According to the outgoing head of the Israel Innovation Authority (IIA) Aharon Aharon, “there is a lot of money in the private market but it mainly goes to mature companies. During the third quarter of 2020, some $4.4 billion was invested but mainly in late-stage companies. That means that growth companies received less of a serious push to break out into the market. It’s evident in the number of unicorn-status companies that have grown in Israel, while on the other hand, companies at earlier stages aren’t being established. We are expecting to see this trend continue through 2021. There is a drop in seed round investments, and that is disturbing. If in 2014, 14,000 early-stage companies opened, in 2020 that number stood at only 300. It’s a very low number, and something needs to be done about it. If new companies won’t spring up, there won’t be any left to grow.”
The Israeli market is maturing, and is fundamentally different from what we’ve seen in the past, says Aharon. “In the past, there were acquisitions and mergers and today we’re seeing a lot less of that, probably as a result of the crisis and other alternatives which have grown nicely, such as tech companies going public on the Israeli stock exchange, which was almost zero in previous years. We are seeing a lot of activity in the Israeli stock exchange, like R&D partnerships or direct investments in companies that have conducted IPOs entry. This really encourages organic growth, and those companies typically stay in Israel.”
He believes there is great potential in onboarding the unemployed into the tech sector. “Since there are many unemployed people out there, some 50,000 can find work in the high tech sector. Therefore, one of the main problems that we’re trying to solve now is to make transitions, or find additional new training tracks to bring those unemployed people into the tech sector. We’re talking about 11,000 people who can work and be incorporated into core job positions, placing some 15,000 in R&D support positions, and another 25,000 in additional fields such as sales, marketing, content writing, and customer service.”
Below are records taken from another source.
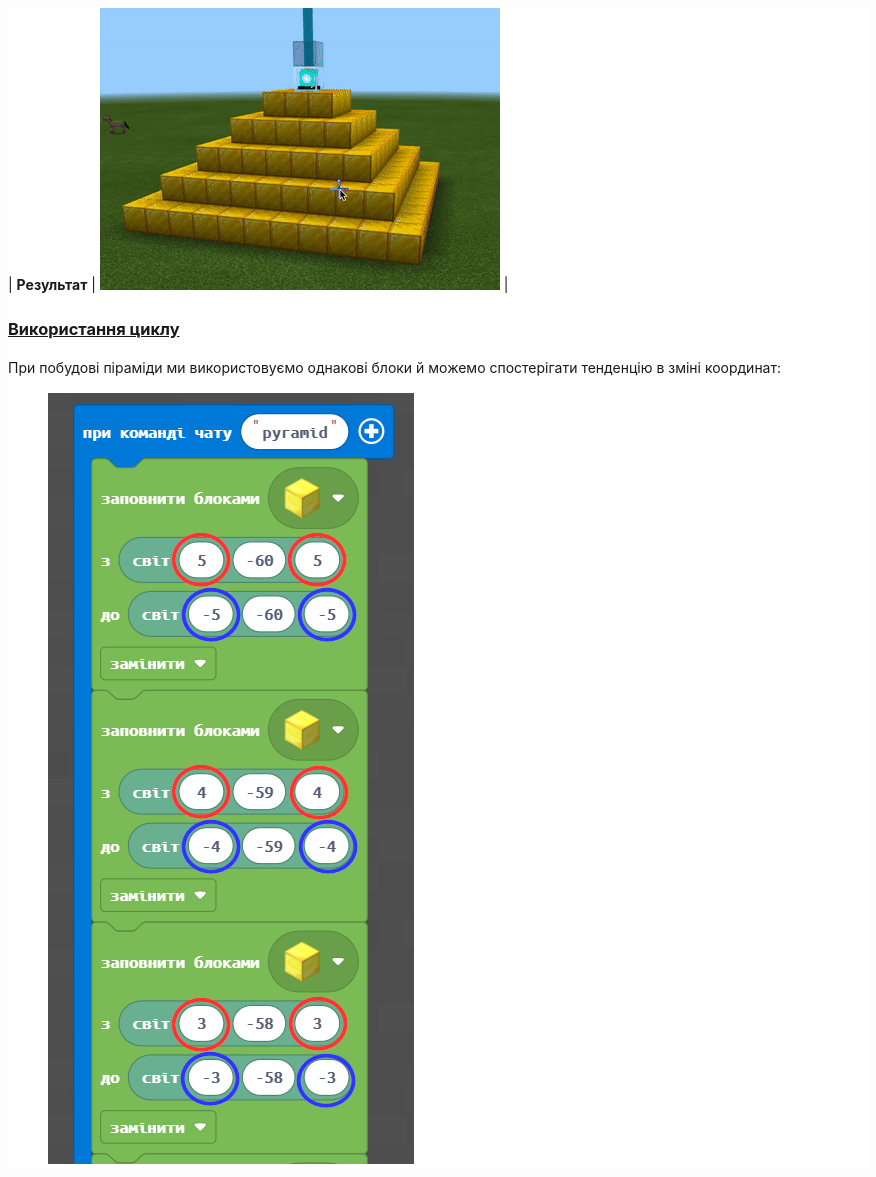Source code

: | **Результат** | ![](.gitbook/assets/clear03.gif)                                     |

### [Використання циклу](https://makecode.com/\_HH7RcYaH2Uid)

При побудові піраміди ми використовуємо однакові блоки й можемо спостерігати тенденцію в зміні координат:

<figure><img src=".gitbook/assets/38.png" alt=""><figcaption></figcaption></figure>
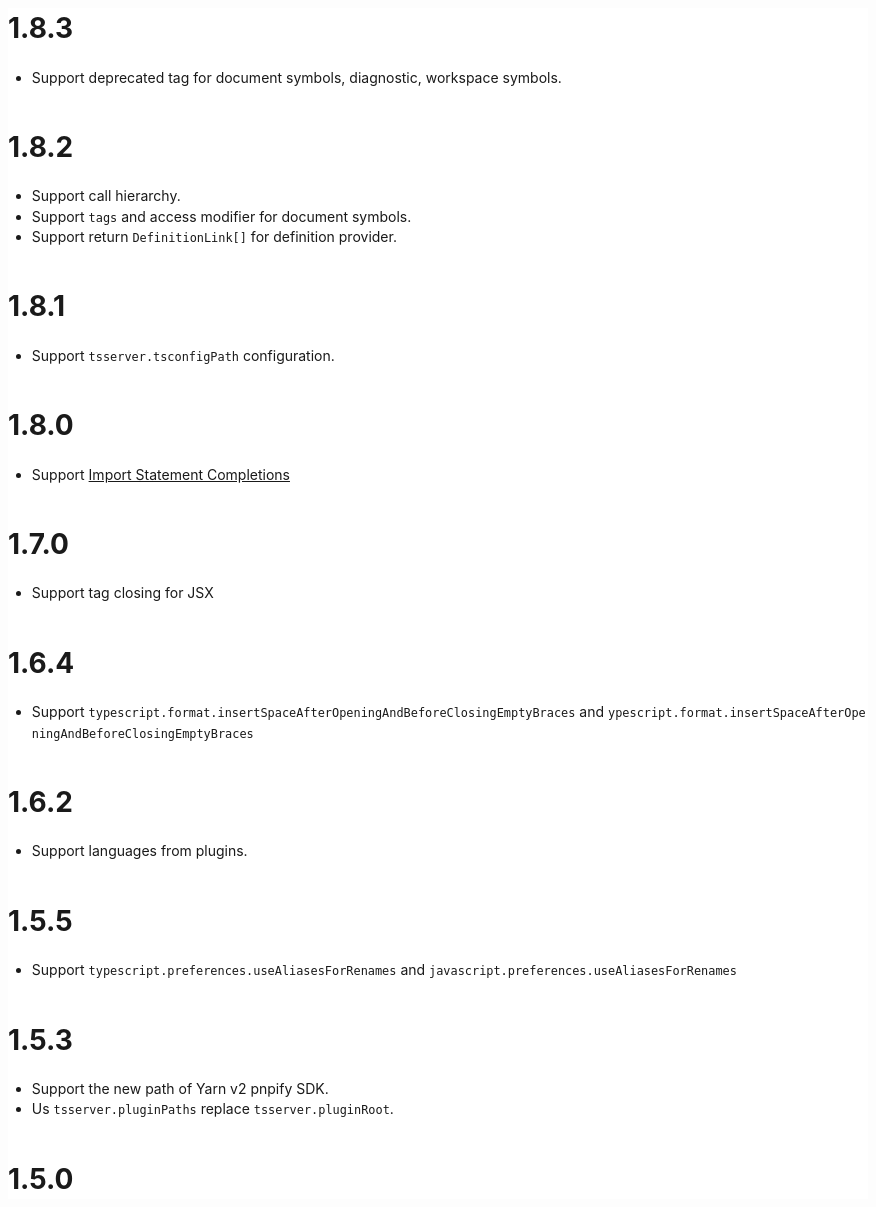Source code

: # 1.8.3

- Support deprecated tag for document symbols, diagnostic, workspace symbols.

# 1.8.2

- Support call hierarchy.
- Support `tags` and access modifier for document symbols.
- Support return `DefinitionLink[]` for definition provider.

# 1.8.1

- Support `tsserver.tsconfigPath` configuration.

# 1.8.0

- Support [Import Statement Completions](https://devblogs.microsoft.com/typescript/announcing-typescript-4-3/#import-statement-completions)

# 1.7.0

- Support tag closing for JSX

# 1.6.4

- Support `typescript.format.insertSpaceAfterOpeningAndBeforeClosingEmptyBraces` and `ypescript.format.insertSpaceAfterOpeningAndBeforeClosingEmptyBraces`

# 1.6.2

- Support languages from plugins.

# 1.5.5

- Support `typescript.preferences.useAliasesForRenames` and `javascript.preferences.useAliasesForRenames`

# 1.5.3

- Support the new path of Yarn v2 pnpify SDK.
- Us `tsserver.pluginPaths` replace `tsserver.pluginRoot`.

# 1.5.0
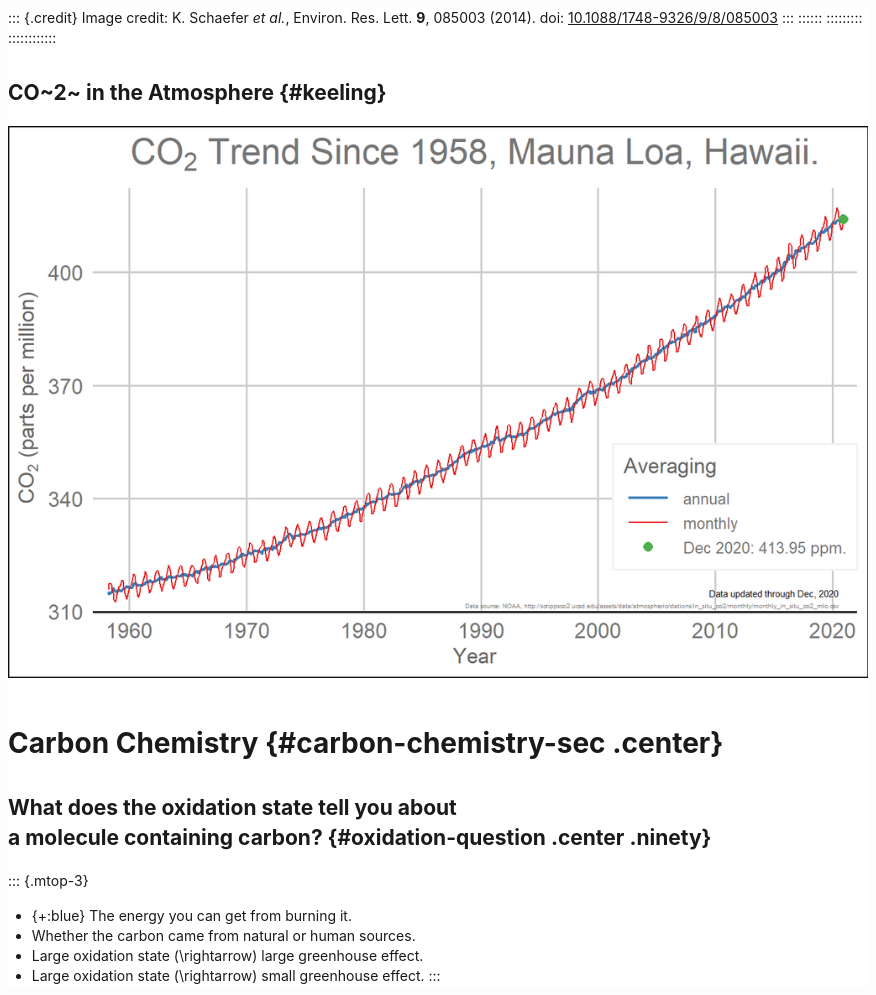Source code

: ::: {.credit}
Image credit: K. Schaefer _et al._, Environ. Res. Lett. **9**, 085003 (2014). doi: [10.1088/1748-9326/9/8/085003](https://doi.org/10.1088/1748-9326/9/8/085003)
:::
::::::
:::::::::
::::::::::::

## CO~2~ in the Atmosphere {#keeling}

![](assets/fig/keeling-1.png)

# Carbon Chemistry {#carbon-chemistry-sec .center}

## What does the oxidation state tell you about<br/>a molecule containing carbon? {#oxidation-question .center .ninety}

::: {.mtop-3}
* {+:blue} The energy you can get from burning it.
* Whether the carbon came from natural or human sources.
* Large oxidation state \(\rightarrow\) large greenhouse effect.
* Large oxidation state \(\rightarrow\) small greenhouse effect.
:::
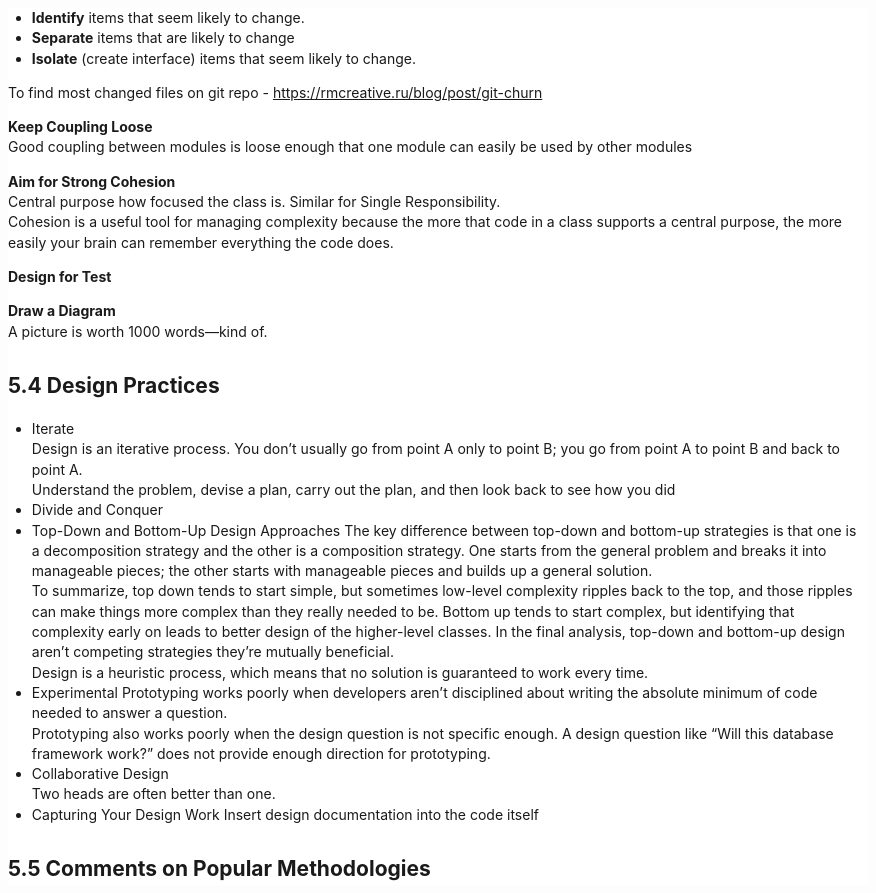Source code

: - **Identify** items that seem likely to change.
- **Separate** items that are likely to change
- **Isolate** (create interface) items that seem likely to change.

To find most changed files on git repo - https://rmcreative.ru/blog/post/git-churn

**Keep Coupling Loose**  
Good coupling between modules is loose enough that one module can easily be used by other modules

**Aim for Strong Cohesion**  
Central purpose how focused the class is. Similar for Single Responsibility.  
Cohesion is a useful tool for managing complexity because the more that code in a class supports a central purpose, the
more easily your brain can remember everything the code does.

**Design for Test**

**Draw a Diagram**  
A picture is worth 1000 words—kind of.

## 5.4 Design Practices

- Iterate  
  Design is an iterative process. You don’t usually go from point A only to point B; you
  go from point A to point B and back to point A.  
  Understand the problem, devise a plan,
  carry out the plan, and then look back to see how you did
- Divide and Conquer
- Top-Down and Bottom-Up Design Approaches
  The key difference between top-down and bottom-up strategies is that one is a decomposition strategy and the other is
  a composition strategy. One starts from the general problem and breaks it into manageable pieces; the other starts
  with manageable pieces and builds up a general solution.  
  To summarize, top down tends to start simple, but sometimes low-level complexity
  ripples back to the top, and those ripples can make things more complex than they
  really needed to be. Bottom up tends to start complex, but identifying that complexity
  early on leads to better design of the higher-level classes.
  In the final analysis, top-down and bottom-up design aren’t competing strategies they’re mutually beneficial.  
  Design is a heuristic process, which means that no solution is guaranteed to work every time.
- Experimental Prototyping
  works poorly when developers aren’t disciplined about writing the absolute minimum of code needed to answer a
  question.  
  Prototyping also works poorly when the design question is not specific enough. A
  design question like “Will this database framework work?” does not provide enough direction for prototyping.
- Collaborative Design  
  Two heads are often better than one.
- Capturing Your Design Work
  Insert design documentation into the code itself

## 5.5 Comments on Popular Methodologies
In order to address market failures, or issues that the private market doesn’t address, we must first worry about establishing new companies in 2021, Aharon explained. “The second thing is offering an incentive for angel investors to enter the system. It is still under regulatory law, and I hope that there will be a budget for that and it will go into effect. In addition, we must be active in diversifying funding sources, such as institutional programs that we are proud of and already exist; removing barriers for debt raising - since that field in Israel is underdeveloped - and promote regulation that allows innovation and development in Israeli companies,” he said.
Analyzing the Israeli tech market after the crisis, one can see that it has significantly harmed theindustry, but also created many opportunities, he said. There was a change in companies' work models, and some companies achieved great success. Working from home, he says, hampered productivity and also innovation.
“Innovation is achieved when there is informal interaction between people. A survey of 9,000 managers we conducted revealed that there was a significant drop in innovation mainly due to the lack of interaction. As for productivity, today it is much lower than it was before the crisis when working from home went into place.”
The rate of technology adoption during the first three months of the coronavirus pandemic is equal to that of the ten years prior to the crisis, and is expected to grow more due to demand.
“We are seeing phenomenal success in terms of companies’ transitions to digitization which took place due to the crisis, and mainly in software companies. Ten years ago, there weren’t any unicorns in Israel, there wasn’t a single private company worth over $1 billion. Today, we have 46 of them. Amazingly, some 25% of unicorns in Israel surpassed the milestone during the course of the pandemic,” he said.